Start of Block
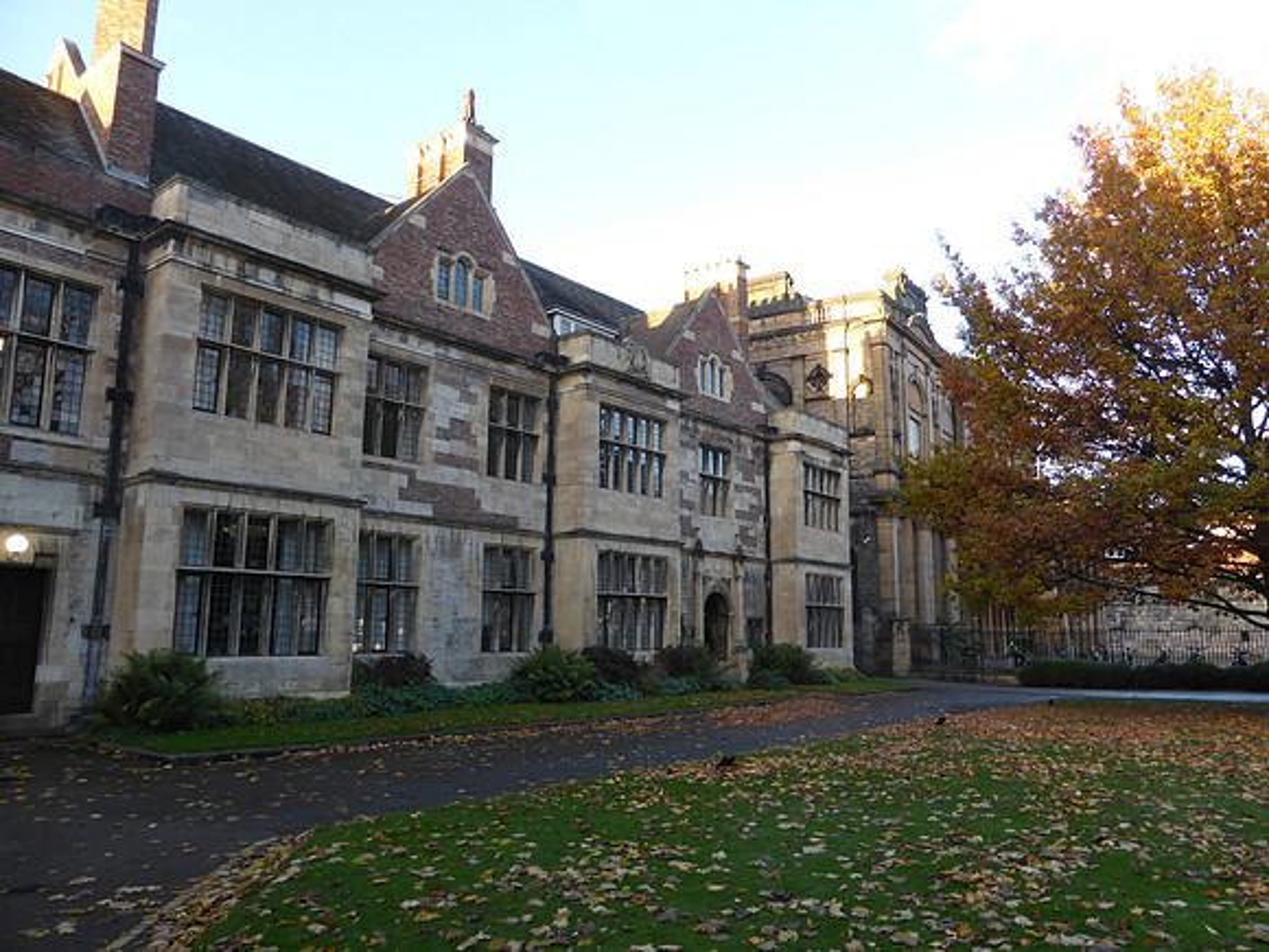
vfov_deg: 54.9
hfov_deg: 69.4
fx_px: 916
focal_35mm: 25
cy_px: 476
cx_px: 634
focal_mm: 4.3
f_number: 3.3
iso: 100
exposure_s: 1/80
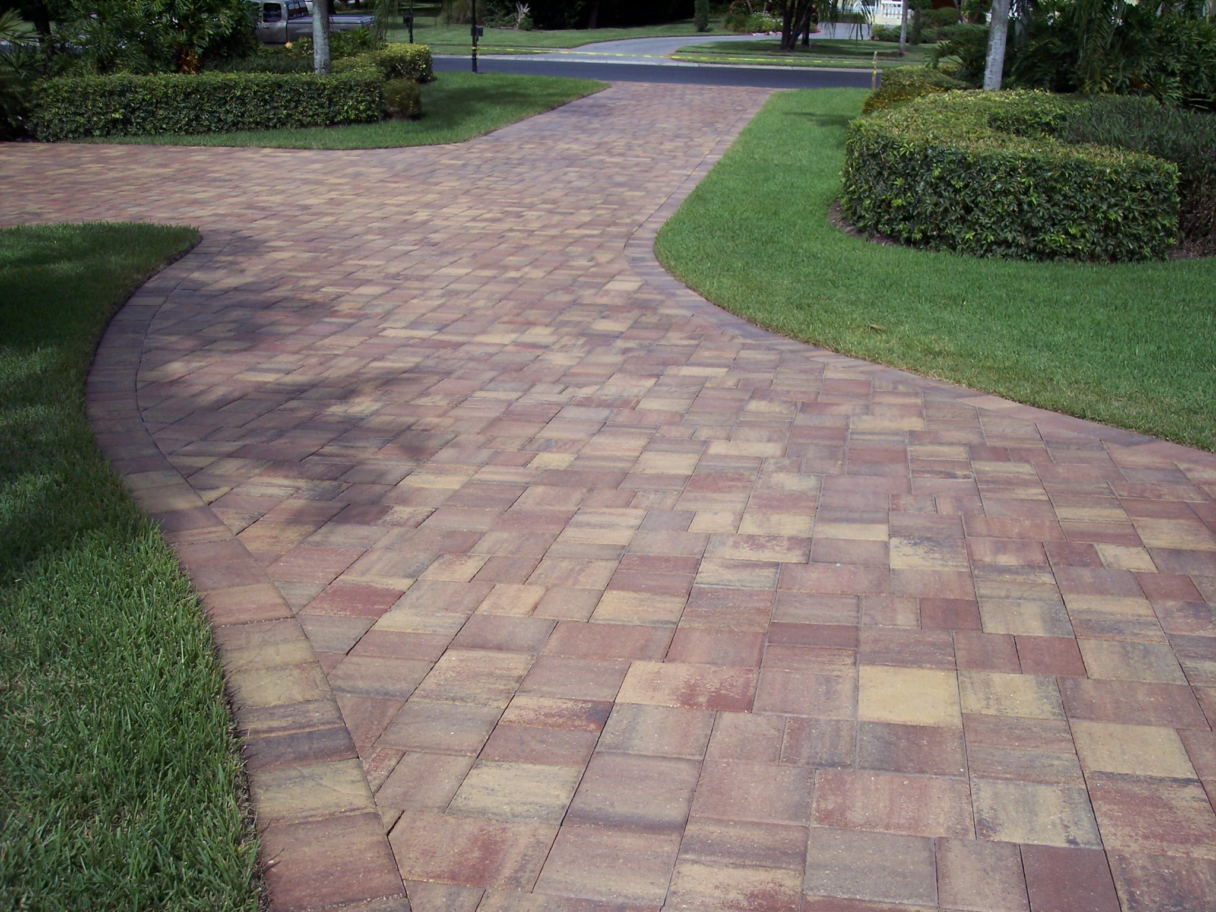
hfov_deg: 47.9
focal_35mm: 39
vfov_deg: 36.8
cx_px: 608
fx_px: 1370
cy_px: 456
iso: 100
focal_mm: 8
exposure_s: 1/750
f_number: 4
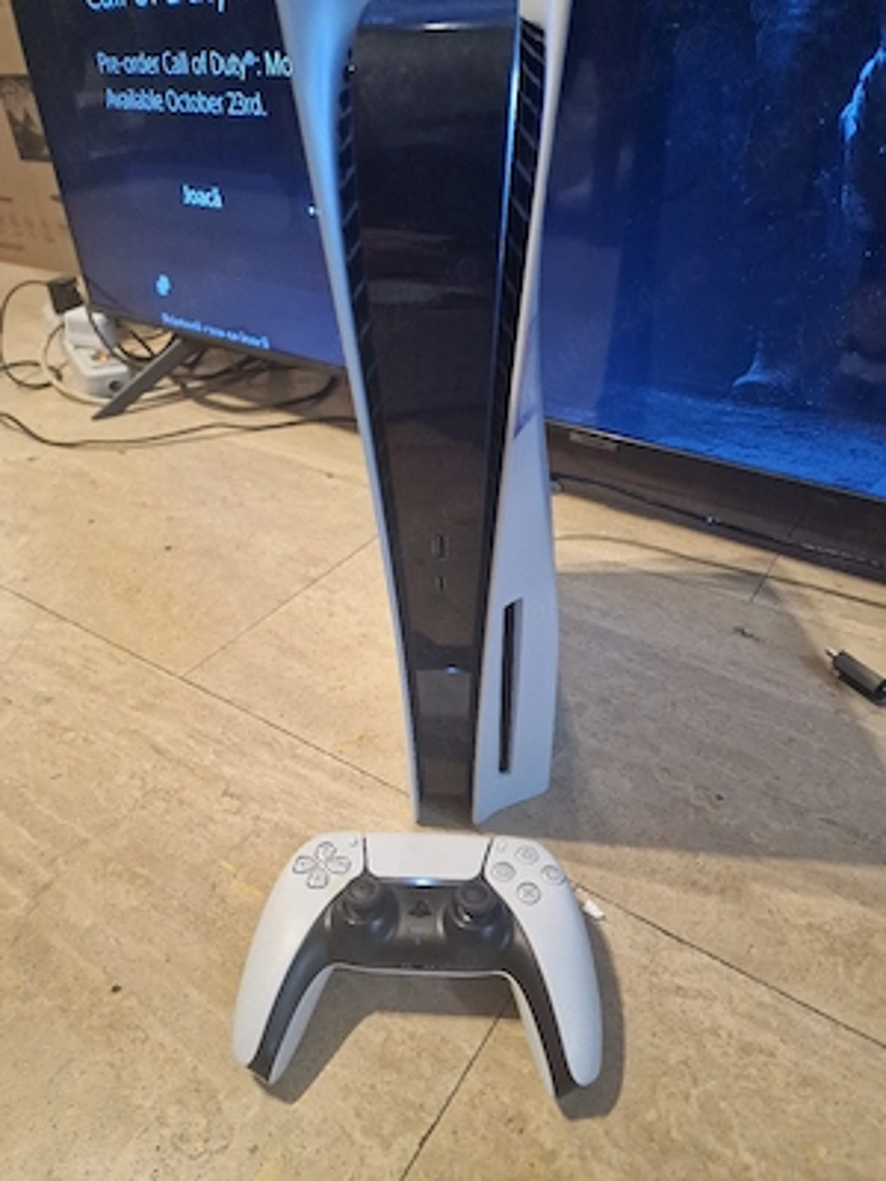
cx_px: 443
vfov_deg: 73.9
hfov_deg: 58.9
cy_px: 590
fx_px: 785
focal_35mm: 23
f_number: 1.8
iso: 125
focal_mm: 6.4
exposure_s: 1/100
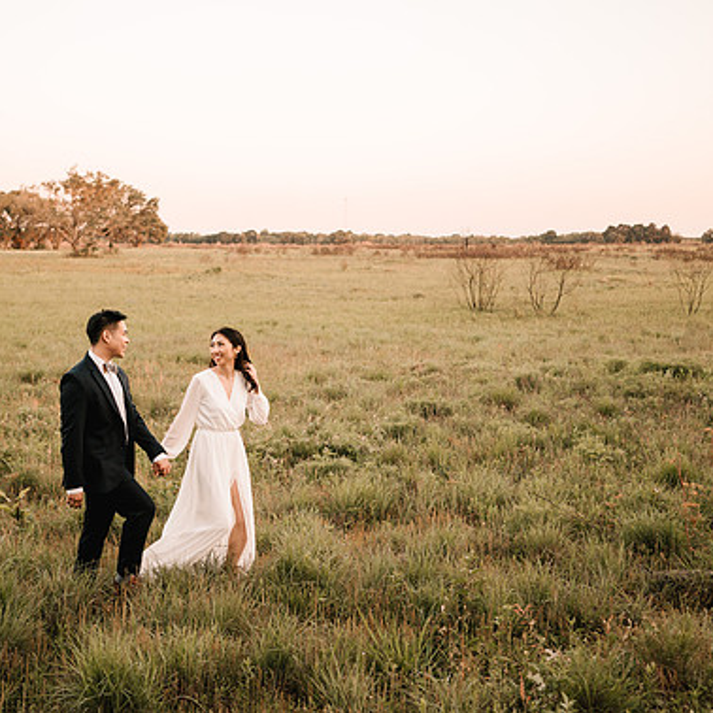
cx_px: 290
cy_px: 350
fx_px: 1119
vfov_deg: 35.4
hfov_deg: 35.3
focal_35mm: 48
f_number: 2.8
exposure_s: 1/200
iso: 200
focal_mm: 35
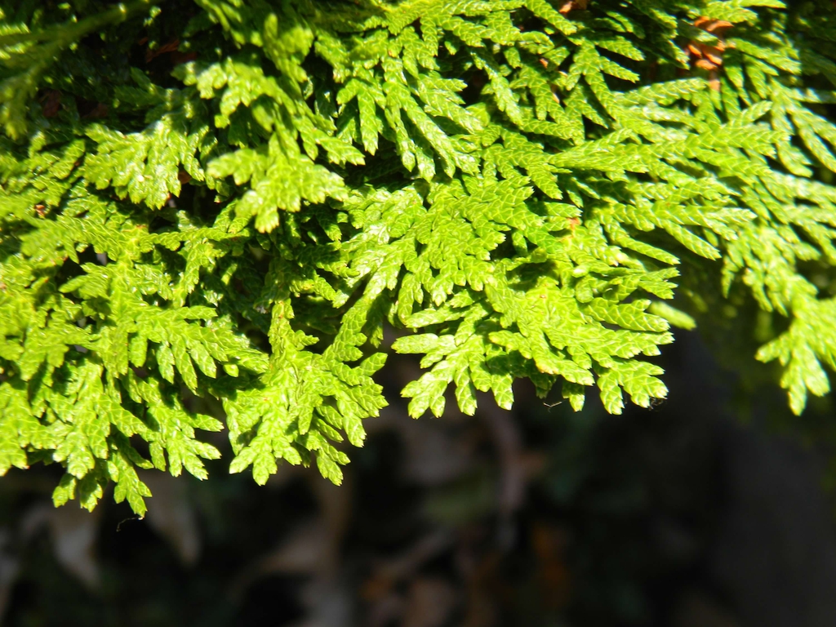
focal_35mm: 50
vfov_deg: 29.1
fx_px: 1208
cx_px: 418
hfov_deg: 38.2
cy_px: 314
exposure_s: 1/70.3
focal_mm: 12.2
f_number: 4.3
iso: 80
End of Block
Every line from the one bearing "focal_mm: 8" through the end of the data above must be output exactly, and no picture may appear.

focal_mm: 8
exposure_s: 1/750
f_number: 4
cx_px: 443
vfov_deg: 73.9
hfov_deg: 58.9
cy_px: 590
fx_px: 785
focal_35mm: 23
f_number: 1.8
iso: 125
focal_mm: 6.4
exposure_s: 1/100
cx_px: 290
cy_px: 350
fx_px: 1119
vfov_deg: 35.4
hfov_deg: 35.3
focal_35mm: 48
f_number: 2.8
exposure_s: 1/200
iso: 200
focal_mm: 35
focal_35mm: 50
vfov_deg: 29.1
fx_px: 1208
cx_px: 418
hfov_deg: 38.2
cy_px: 314
exposure_s: 1/70.3
focal_mm: 12.2
f_number: 4.3
iso: 80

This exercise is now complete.